The summer appointments of Ronald Koeman and Jose Mourinho brought an injection of excitement to these clubs, yet both approached Sunday’s clash needing to kick-start their Premier League campaign.
Zlatan Ibrahimovic’s first-half lobbed effort looked set to have given United the victory, only for Marouane Fellaini’s calamitous challenge to gift former club Everton a penalty that Baines slotted home to secure a 1-1 draw.
It was a third straight draw in the league for Mourinho’s men, leaving them 13 points off the lead and nine points off a top-four berth.
Everton may have only won once in nine league matches but there was an air of relief around Goodison Park at the final whistle.
Marcos Rojo had somehow avoided an early red card for a two-footed lunge and Ibrahimovic put United ahead before the break, with his lob going in via the crossbar and post.
The veteran Swede may face retrospective action should he be deemed to have purposely caught Seamus Coleman’s head with his boot, but the main concern for Mourinho right now is another winless match.
David de Gea’s late heroics were undone by substitute Fellaini taking down Idrissa Gana Gueye, with Baines slotting home the leveller.
It was solid end to a match that started poorly for the Toffees, with the first half punctured by groans from the Goodison Park faithful as their side struggled to muster a single shot on target.
United were not much better but Paul Pogba flashed an early strike over, before Anthony Martial, unaware the offside flag had been raised, forced Maarten Stekelenburg into a near-post stop.
Refereeing was the main talking point of a drab opening period as Gareth Barry somehow avoided a booking for a challenge on Ibrahimovic.

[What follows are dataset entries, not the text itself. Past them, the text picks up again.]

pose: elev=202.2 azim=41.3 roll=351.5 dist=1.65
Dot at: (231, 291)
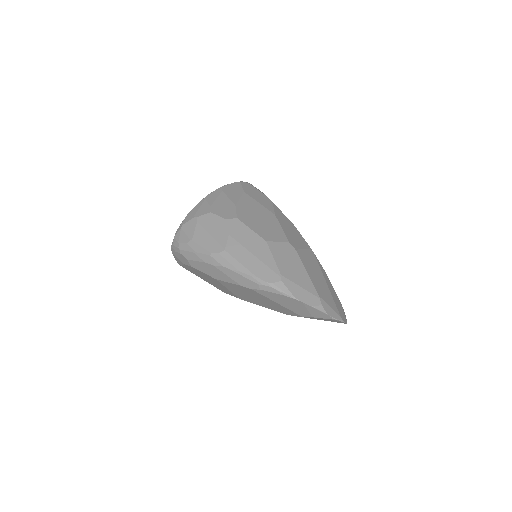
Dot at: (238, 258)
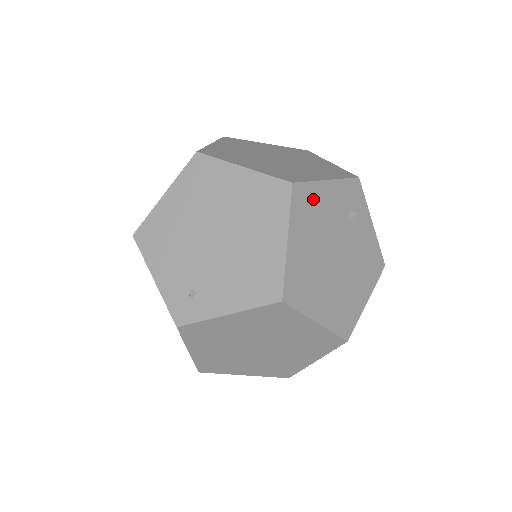
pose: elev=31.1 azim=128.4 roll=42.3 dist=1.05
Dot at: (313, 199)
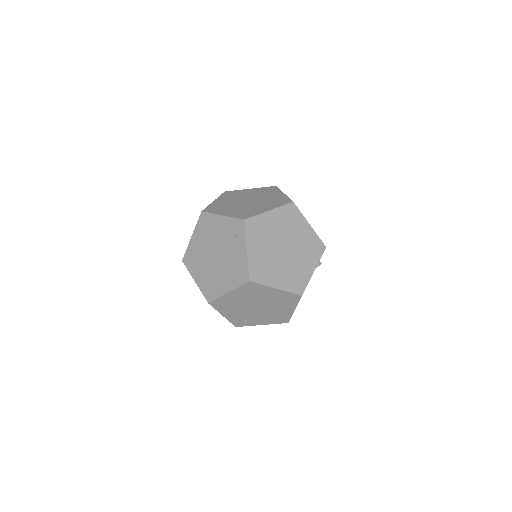
Dot at: occluded
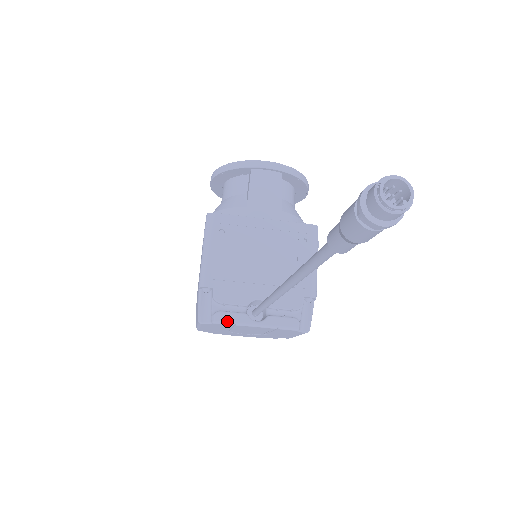
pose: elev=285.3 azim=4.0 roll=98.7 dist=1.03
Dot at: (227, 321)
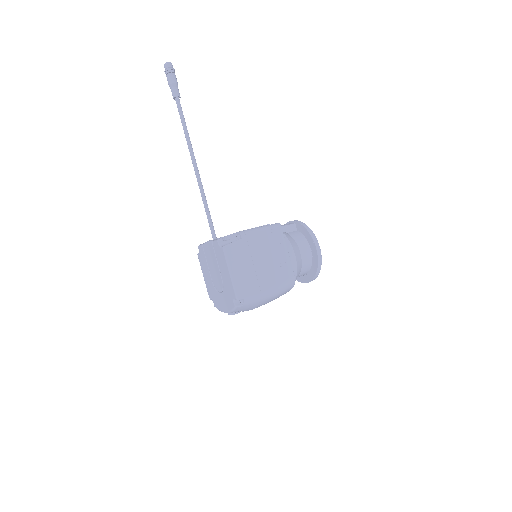
Dot at: (202, 244)
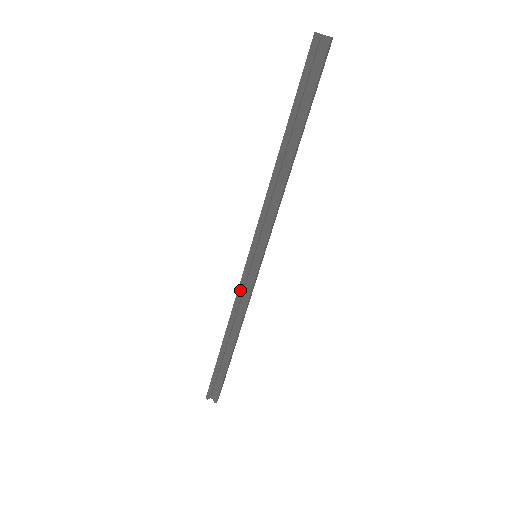
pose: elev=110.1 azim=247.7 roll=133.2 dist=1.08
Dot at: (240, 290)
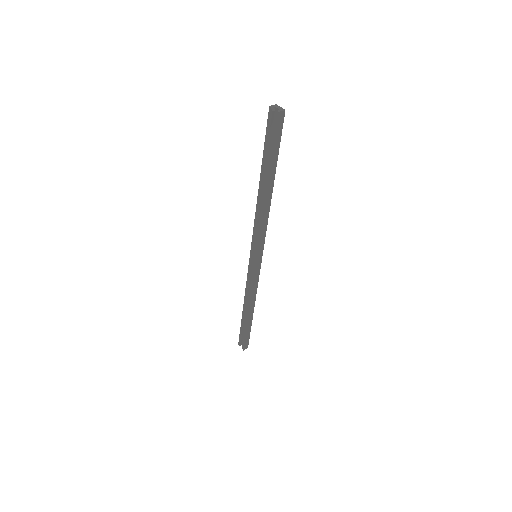
Dot at: (248, 277)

It was the 16th-minute decision to give Rojo a yellow card that was most perplexing, though. The Argentina defender started solidly, only to fly into a two-footed challenge on Gueye – a challenge that should have led to Michael Oliver dishing out a straight red card.
It was a reprieve for United, as was a Yannick Bolasie cross which evaded Kevin Mirallas at the far post, and one the visitors looked unable to build on before the break.

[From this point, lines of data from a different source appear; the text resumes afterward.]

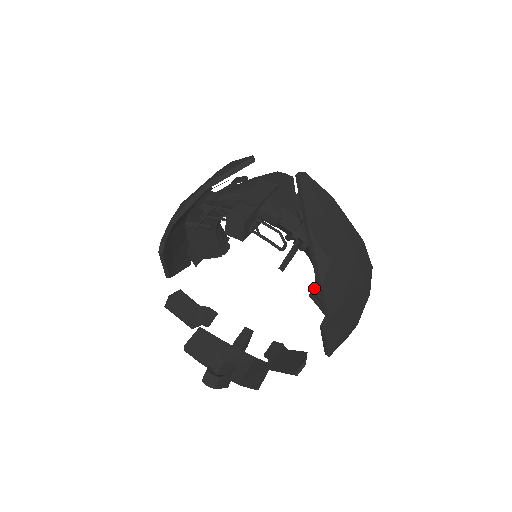
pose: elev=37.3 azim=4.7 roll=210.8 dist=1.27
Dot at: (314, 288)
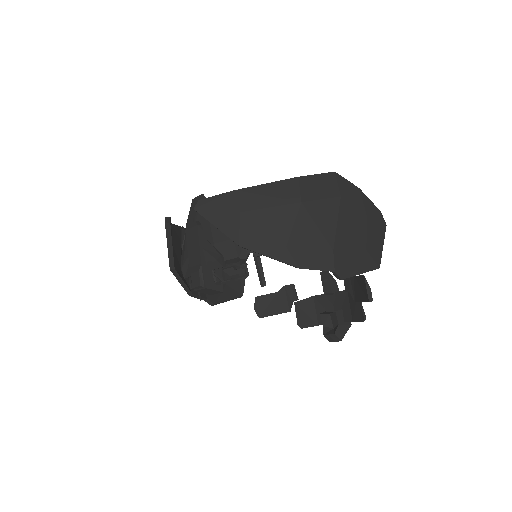
Dot at: occluded
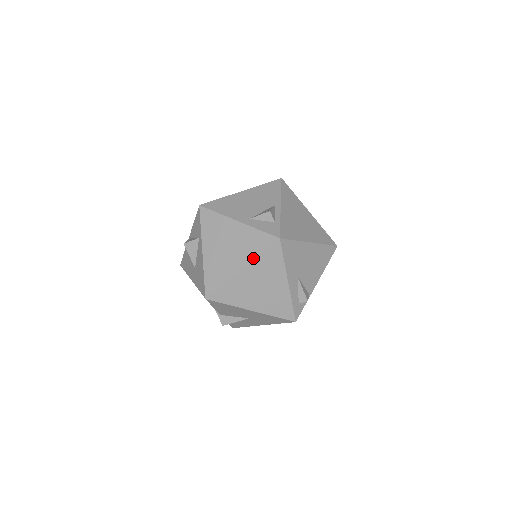
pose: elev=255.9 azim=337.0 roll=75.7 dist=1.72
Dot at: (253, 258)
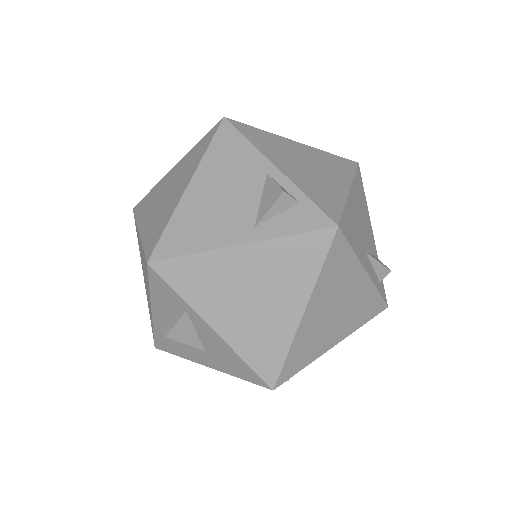
Dot at: (312, 285)
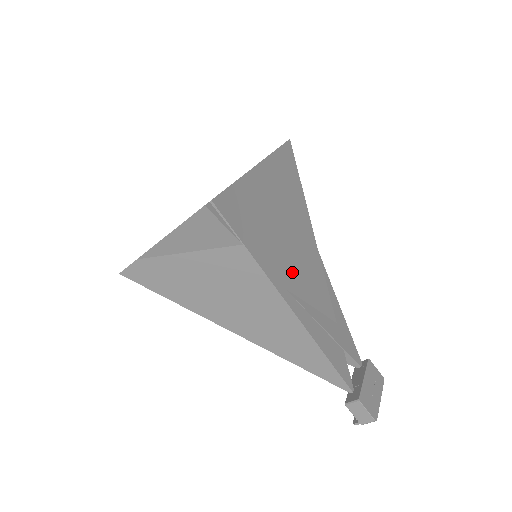
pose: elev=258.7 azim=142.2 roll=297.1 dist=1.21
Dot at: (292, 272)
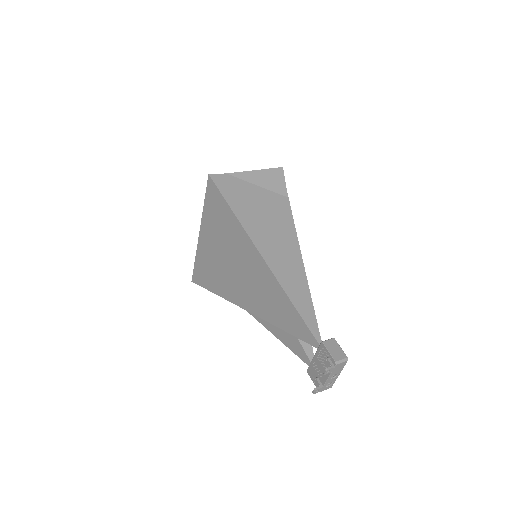
Dot at: occluded
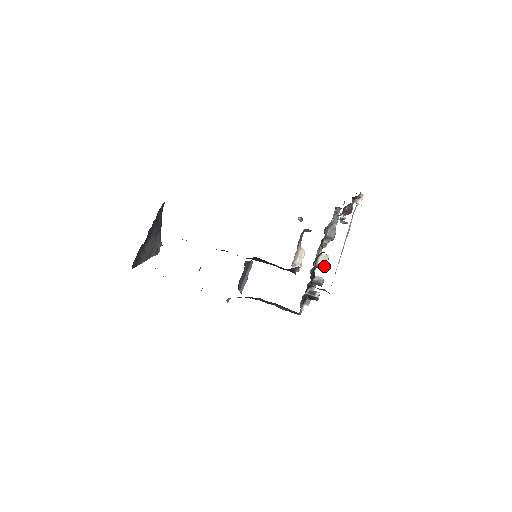
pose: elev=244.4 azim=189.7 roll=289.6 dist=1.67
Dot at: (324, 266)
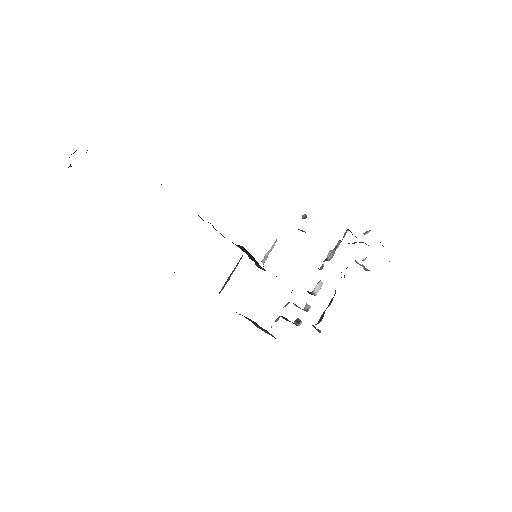
Dot at: occluded
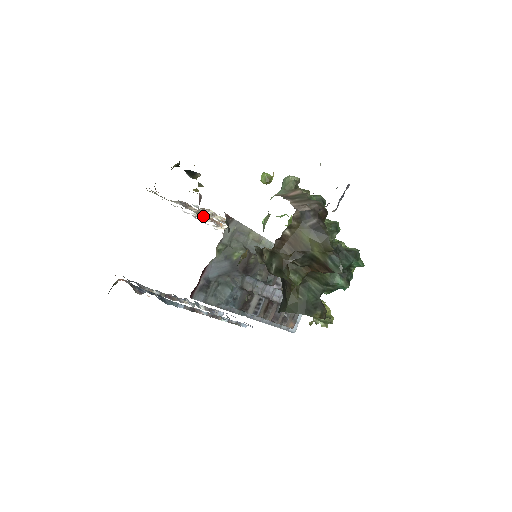
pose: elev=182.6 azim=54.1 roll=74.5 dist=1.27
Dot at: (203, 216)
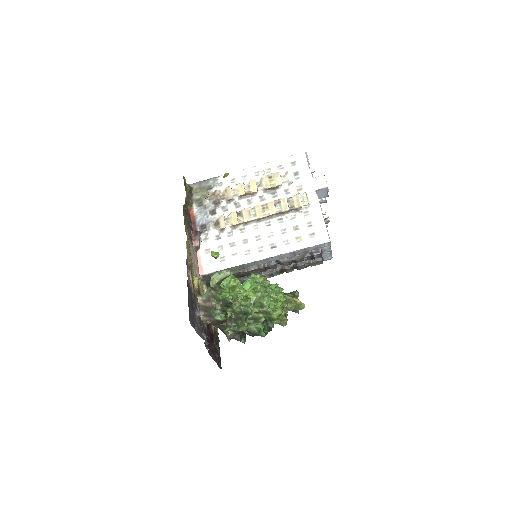
Dot at: (234, 201)
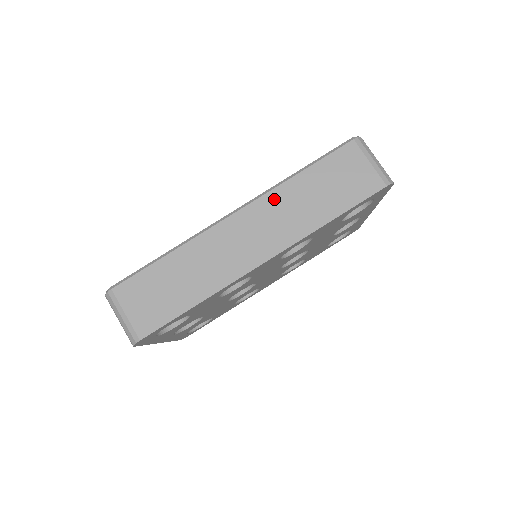
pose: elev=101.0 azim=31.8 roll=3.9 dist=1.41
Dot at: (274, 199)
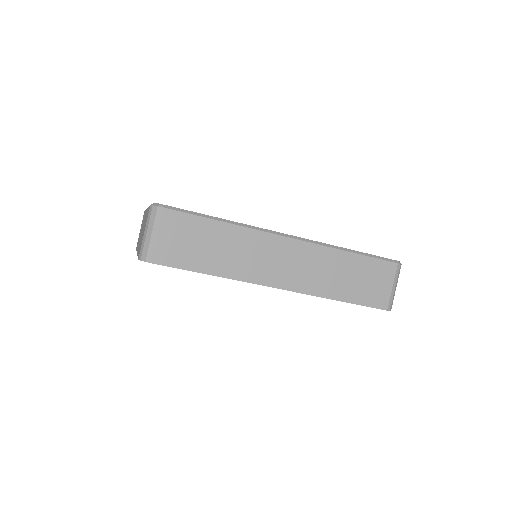
Dot at: (321, 253)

Barry’s belated booking looked to be the only thing for United fans to cheer until their side stepped things up before the break.
Ramiro Funes Mori, in for Phil Jagielka, got back brilliantly to thwart Henrikh Mkhitaryan, but Everton’s backline would be unlocked in the 42nd minute.

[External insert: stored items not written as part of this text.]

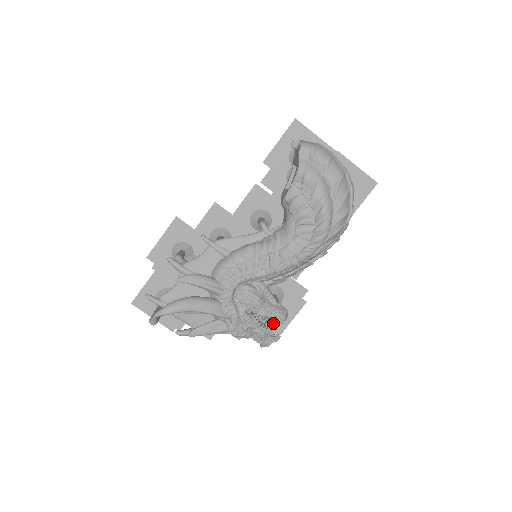
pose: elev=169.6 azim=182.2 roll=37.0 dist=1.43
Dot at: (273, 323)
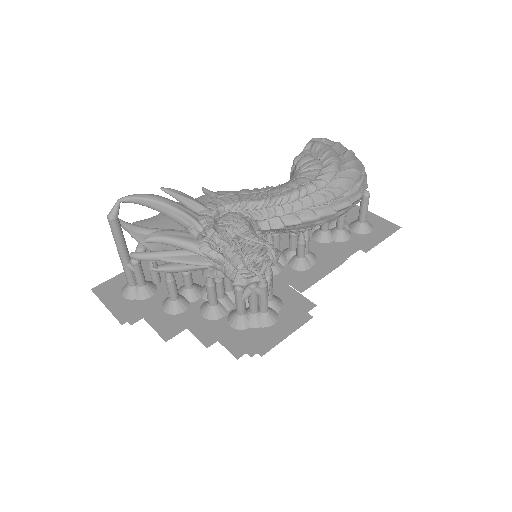
Dot at: occluded
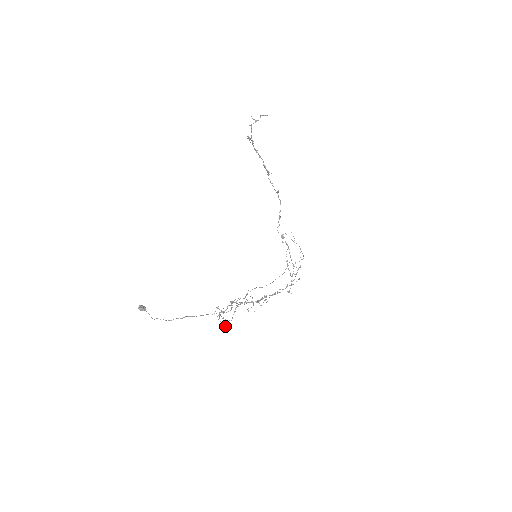
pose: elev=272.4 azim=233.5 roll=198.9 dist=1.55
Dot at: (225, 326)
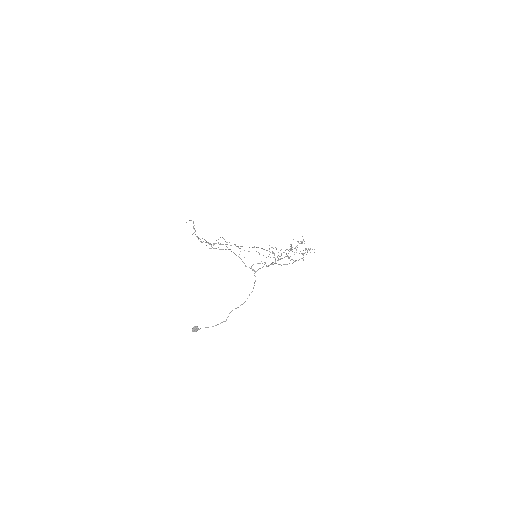
Dot at: occluded
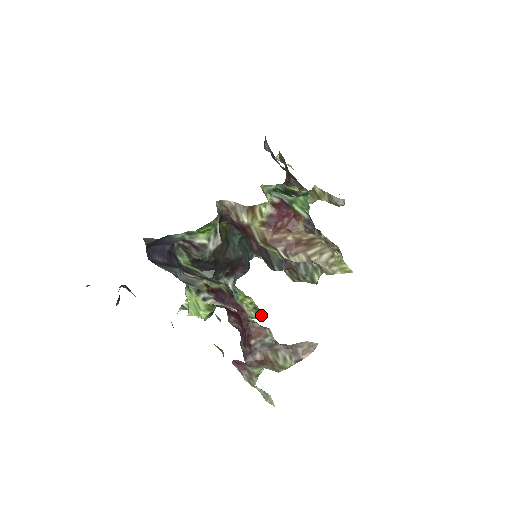
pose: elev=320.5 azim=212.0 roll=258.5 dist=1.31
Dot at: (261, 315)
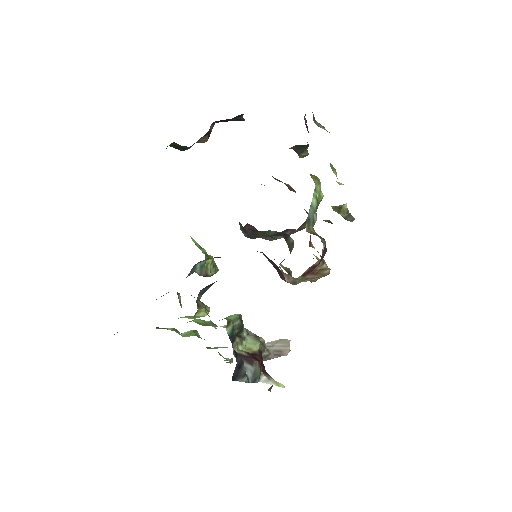
Dot at: occluded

Martial hit a hopeful long ball from deep and Ibrahimovic kept his cool as Stekelenburg darted off his line, lobbing the ball from the edge of the box. The effort bounced onto the crossbar and post, before backspin took it over the line before Mori could hack clear.
A smattering of boos greeted the half-time whistle after another poor Everton display.
Koeman’s men certainly looked sharper and Mirallas forced a fine reaction save from De Gea after bursting into the box past Rojo.
Ibrahimovic saw a volley blocked having angered Everton players for a tussle with Coleman, catching the full-back’s head with his boot after tangling on the deck.
Whether it was intentional or not is up for debate, but Barry let the striker know his feelings.
The hosts’ anger was nearly compounded in the 60th minute as Mkhitaryan saw an effort blocked, before the ball was played out wide to Michael Carrick. The midfielder’s cross to the back post was chested by Ander Herrera and struck onto the post.
Koeman grimaced as Bolasie and Coleman were forced off in quick succession – but the Toffees rallied manfully in the closing stages.
A swerving Gueye strike stung the palms of De Gea, whose agility was put to the test when denying a Mason Holgate header.
A point-blank stop from substitute Enner Valencia followed as United looked set to hold out, only for Fellaini to cost his side victory.
Bringing down Gueye in the box allowed Baines the chance from the spot, which the left-back rifled home.
The home side pushed for a winner but had to make do with a hard-fought draw.